Are you afraid to succeed?

Published on: 
02/05/2007
Published on 2/5/07

I ended a recent column on success in 2007 by suggesting that you should be certain that you want to succeed.

During the holidays, I participated in a fascinating e-mail exchange with members of an online listserv for sole practitioners. The exchange concerned quality of life, and in it a surprising number of lawyers expressed real reluctance about successfully marketing their practices and getting more business.

Some of these lawyers said they barely had enough time now to meet their professional and personal obligations and that new business would put them further behind.

Others feared that new business would rob them of the flexibility to pursue a schedule and pace that they control and prize as solos.

These lawyers all believed that setting limits on how much they could do and wanted to do was the best way to conduct their practices.

My response was simply: why? Why can't you accept every good client and good matter that walks through your door?

If you're so successful that more people come to you than you expect or want, you can take one of two new paths: either raise your fee and earn more revenue per client and thus more revenue for less or the same effort, or hire another lawyer/paralegal to expand your firm.

If you don't want to grow your firm, then you face other challenges: You will always be an hourly worker - and you must hope you stay healthy because when (not if) you get sick, your revenue ceases.

This is not just a lifestyle issue of "balance" (if there is such a thing, which I don't believe).
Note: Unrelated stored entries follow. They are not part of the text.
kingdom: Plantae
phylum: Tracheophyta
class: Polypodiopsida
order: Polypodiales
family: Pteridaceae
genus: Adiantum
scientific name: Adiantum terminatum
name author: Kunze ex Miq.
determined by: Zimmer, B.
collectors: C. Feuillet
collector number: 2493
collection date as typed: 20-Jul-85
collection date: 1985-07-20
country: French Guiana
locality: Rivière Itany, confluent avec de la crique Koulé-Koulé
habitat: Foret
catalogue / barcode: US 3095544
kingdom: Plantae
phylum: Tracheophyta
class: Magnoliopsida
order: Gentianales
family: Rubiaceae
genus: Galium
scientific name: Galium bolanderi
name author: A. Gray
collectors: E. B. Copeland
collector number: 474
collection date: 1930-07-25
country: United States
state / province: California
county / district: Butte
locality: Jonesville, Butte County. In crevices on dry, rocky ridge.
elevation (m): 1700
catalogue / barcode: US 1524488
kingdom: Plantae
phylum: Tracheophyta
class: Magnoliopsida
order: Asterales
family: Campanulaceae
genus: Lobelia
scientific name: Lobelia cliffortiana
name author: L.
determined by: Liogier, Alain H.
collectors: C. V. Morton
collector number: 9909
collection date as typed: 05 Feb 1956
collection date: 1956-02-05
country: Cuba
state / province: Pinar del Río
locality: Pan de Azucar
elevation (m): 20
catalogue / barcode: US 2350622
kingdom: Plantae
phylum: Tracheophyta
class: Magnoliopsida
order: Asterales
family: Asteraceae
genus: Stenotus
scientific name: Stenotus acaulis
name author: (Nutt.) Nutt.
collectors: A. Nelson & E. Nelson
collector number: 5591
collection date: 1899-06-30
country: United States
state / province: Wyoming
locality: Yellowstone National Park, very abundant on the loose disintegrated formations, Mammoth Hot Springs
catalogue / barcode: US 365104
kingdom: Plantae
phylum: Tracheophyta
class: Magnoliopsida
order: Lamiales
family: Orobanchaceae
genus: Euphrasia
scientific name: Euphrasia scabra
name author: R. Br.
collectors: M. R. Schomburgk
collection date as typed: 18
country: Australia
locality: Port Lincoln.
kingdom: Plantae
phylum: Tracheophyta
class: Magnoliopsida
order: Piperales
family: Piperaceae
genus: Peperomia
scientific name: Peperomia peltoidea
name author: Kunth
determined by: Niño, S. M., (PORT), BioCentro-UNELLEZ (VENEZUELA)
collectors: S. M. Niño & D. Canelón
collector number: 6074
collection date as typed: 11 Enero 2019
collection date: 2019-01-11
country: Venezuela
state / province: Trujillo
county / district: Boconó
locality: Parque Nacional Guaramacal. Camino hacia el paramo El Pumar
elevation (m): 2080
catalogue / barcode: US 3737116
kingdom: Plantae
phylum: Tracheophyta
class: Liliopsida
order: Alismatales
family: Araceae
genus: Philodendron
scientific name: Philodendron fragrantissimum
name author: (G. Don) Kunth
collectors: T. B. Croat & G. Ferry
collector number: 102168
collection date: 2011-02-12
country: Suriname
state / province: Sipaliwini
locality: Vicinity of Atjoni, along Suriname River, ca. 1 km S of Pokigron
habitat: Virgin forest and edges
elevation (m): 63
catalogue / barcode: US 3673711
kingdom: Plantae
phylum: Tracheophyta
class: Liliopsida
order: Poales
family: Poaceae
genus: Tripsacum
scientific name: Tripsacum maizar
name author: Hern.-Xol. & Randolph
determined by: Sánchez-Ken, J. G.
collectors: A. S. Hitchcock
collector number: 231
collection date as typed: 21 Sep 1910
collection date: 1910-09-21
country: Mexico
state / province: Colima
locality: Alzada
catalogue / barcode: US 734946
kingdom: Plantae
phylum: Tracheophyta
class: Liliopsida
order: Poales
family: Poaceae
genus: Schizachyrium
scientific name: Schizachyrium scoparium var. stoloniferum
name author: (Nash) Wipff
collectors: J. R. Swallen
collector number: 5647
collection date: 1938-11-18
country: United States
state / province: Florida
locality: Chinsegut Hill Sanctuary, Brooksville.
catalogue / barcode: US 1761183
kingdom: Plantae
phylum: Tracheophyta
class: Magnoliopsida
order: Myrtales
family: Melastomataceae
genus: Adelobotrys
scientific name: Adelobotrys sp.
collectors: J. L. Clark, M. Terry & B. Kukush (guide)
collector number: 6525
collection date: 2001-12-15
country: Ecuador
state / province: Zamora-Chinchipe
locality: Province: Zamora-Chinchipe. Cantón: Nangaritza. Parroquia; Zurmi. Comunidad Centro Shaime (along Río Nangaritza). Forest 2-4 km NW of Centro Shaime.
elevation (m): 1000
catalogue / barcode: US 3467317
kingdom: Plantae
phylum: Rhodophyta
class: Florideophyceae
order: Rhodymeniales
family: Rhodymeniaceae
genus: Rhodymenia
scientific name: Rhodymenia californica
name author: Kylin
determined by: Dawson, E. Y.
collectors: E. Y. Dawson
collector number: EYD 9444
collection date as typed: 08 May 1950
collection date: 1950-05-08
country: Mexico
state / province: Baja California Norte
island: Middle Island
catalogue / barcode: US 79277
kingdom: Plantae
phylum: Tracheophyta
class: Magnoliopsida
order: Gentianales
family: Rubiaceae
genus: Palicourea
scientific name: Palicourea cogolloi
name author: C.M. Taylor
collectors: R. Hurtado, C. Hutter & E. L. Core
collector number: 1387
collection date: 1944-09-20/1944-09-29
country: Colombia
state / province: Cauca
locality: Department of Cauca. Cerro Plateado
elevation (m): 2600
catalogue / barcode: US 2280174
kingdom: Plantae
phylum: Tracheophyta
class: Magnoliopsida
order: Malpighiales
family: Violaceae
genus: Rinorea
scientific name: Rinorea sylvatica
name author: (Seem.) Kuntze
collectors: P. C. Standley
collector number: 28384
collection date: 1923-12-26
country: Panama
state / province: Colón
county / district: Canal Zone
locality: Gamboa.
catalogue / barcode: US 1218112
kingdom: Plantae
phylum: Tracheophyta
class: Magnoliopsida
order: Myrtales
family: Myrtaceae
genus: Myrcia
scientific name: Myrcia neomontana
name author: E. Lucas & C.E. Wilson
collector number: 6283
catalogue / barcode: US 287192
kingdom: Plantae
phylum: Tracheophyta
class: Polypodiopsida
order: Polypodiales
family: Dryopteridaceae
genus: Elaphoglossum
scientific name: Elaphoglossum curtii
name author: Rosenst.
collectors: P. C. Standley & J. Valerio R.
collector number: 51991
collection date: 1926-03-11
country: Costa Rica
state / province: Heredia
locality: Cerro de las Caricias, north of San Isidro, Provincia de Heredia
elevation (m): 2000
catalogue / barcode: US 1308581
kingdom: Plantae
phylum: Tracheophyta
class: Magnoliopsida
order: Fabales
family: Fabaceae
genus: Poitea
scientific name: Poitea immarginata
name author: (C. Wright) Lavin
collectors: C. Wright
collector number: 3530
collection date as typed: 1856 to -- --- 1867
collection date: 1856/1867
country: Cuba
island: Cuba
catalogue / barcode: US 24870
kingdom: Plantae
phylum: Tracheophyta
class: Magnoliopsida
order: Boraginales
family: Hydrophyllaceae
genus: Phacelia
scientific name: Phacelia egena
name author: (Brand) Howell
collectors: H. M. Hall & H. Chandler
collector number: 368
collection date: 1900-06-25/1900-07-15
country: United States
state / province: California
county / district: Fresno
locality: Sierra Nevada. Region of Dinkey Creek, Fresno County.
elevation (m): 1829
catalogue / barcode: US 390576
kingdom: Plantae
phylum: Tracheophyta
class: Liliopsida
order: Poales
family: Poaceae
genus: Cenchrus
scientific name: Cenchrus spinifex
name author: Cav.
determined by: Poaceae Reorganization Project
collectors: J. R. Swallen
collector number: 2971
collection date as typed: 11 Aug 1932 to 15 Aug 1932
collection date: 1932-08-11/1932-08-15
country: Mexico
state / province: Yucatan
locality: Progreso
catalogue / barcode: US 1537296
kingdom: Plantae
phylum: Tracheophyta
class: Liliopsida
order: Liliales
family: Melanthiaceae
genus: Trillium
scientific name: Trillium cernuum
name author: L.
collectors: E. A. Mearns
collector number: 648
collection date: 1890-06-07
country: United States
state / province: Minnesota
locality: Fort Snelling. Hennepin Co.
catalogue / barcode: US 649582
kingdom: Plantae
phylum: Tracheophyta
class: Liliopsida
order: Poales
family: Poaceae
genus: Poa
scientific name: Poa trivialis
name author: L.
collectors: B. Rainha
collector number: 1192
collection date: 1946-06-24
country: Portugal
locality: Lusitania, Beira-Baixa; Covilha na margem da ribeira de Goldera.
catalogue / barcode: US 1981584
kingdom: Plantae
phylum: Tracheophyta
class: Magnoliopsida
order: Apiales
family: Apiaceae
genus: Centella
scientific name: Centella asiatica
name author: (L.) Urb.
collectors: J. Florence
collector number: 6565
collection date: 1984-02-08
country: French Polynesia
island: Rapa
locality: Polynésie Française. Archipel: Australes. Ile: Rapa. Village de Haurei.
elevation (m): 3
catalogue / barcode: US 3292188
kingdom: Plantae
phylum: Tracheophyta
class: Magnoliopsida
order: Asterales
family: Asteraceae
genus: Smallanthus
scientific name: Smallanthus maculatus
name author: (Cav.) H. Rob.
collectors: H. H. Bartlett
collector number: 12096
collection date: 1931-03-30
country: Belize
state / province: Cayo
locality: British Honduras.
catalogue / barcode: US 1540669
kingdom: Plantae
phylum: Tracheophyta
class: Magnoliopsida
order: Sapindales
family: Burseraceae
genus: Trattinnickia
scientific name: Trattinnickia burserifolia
It is a serious economic issue for you and your family.

I suspect that many lawyers who fear success would benefit from working with a coach, who can discuss and explore problems and provide a resource to resolve them. Consider these two examples from my own coaching experience:

  • A young family-law sole practitioner was trying to do a good job for his clients while at the same time trying to attract more business, making for 16-hour days that left him exhausted. I suggested that he first focus his efforts with a strategic plan that defined his revenue and net income goals and the types of clients and matters that would support them. Second, I advised hiring an assistant who could handle administrative chores and allow the lawyer to do the work only he could do - serving existing clients and marketing to new ones.

  • An attorney told me he was stressed because he had so much business that he was worried about inadvertently failing to do something essential for a client. We discussed his procedures for dealing with open files, and I recommended that he use a project management system that would keep track of the details. In just a week, the attorney reported that the system worked so well that he had his best night's sleep in months.

Many lawyers who fear that success requires too much of them can quell their fears with help from a coach, who can show them how to leverage their own wisdom and unique abilities to succeed beyond what they ever thought possible.